Exercise 1: Write a system prompt for a code review agent. Include instructions for checking correctness, style, security, and performance. Test it by having the agent review a PR with known issues. Exercise 2: Create a task that requires reading 20+ files (enough to overflow a 32K context). Observe how the agent manages context. Does it summarize? Does it use memory? Exercise 3: Design a structured output schema for agent code review results. Include fields for file, issue type, severity, description, and suggested fix. Test with a real review.

Module 4: Prompt Versioning and Testing (Detailed)

Agent prompts evolve over time as you discover edge cases and improve instructions. Prompt versioning ensures you can track changes and roll back if needed. Nexus stores prompt history in the agent configuration. Each version is timestamped and associated with a deployment.

Prompt testing methodology. Before deploying a prompt change: (1) Run the evaluation suite with the new prompt and compare against the baseline. Key metrics: task completion rate, tool call accuracy, plan validity, and number of clarification requests. (2) Review the agent output for 5-10 representative tasks manually. Look for regressions in output quality or unexpected behavior changes. (3) Deploy to a canary agent (5% of traffic) and monitor for 30 minutes. If no regressions detected, roll out to 100%. The Nexus platform supports this workflow natively:

nexus prompt diff --agent my-agent --version v1 --version v2
nexus prompt rollback --agent my-agent --version v1

Common prompt anti-patterns. Over-specification: too many rules make the agent inflexible. Solution: prioritize rules by importance and keep the top 10. Contradictory instructions: conflicting rules confuse the agent. Solution: test prompts with a contradiction detection tool. Vague directives: "be careful" is not actionable. Solution: replace with specific behaviors: "always run tests after making changes." Missing fallbacks: the agent doesn'''t know what to do when a tool fails. Solution: always specify fallback behavior for each tool.
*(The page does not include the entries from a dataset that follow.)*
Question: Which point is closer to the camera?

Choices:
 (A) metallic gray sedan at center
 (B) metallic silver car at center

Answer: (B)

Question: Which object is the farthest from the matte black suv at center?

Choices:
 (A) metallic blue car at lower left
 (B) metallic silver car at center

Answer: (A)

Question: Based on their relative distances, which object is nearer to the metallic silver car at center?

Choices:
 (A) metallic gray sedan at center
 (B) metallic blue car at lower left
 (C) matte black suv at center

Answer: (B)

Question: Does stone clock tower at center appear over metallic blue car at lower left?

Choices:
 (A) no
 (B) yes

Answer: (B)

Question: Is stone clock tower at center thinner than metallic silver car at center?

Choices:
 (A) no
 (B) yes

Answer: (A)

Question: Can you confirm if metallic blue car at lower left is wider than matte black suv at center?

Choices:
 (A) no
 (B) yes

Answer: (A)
Module 5: Advanced Techniques (Detailed)

Dynamic prompt injection. Inject task-specific context into the system prompt at runtime. Use prompt templates with variables:

You are reviewing {{repo_name}} pull request #{{pr_number}}.
Focus areas: {{focus_areas}}.
The project uses {{tech_stack}}.

Multi-turn prompt refinement. Use the agent'''s own output to refine its prompt. After each task, the agent analyzes its performance and suggests prompt improvements. This creates a virtuous cycle of continuous improvement. Enable with: prompt: auto_refine: true in nexus.yaml.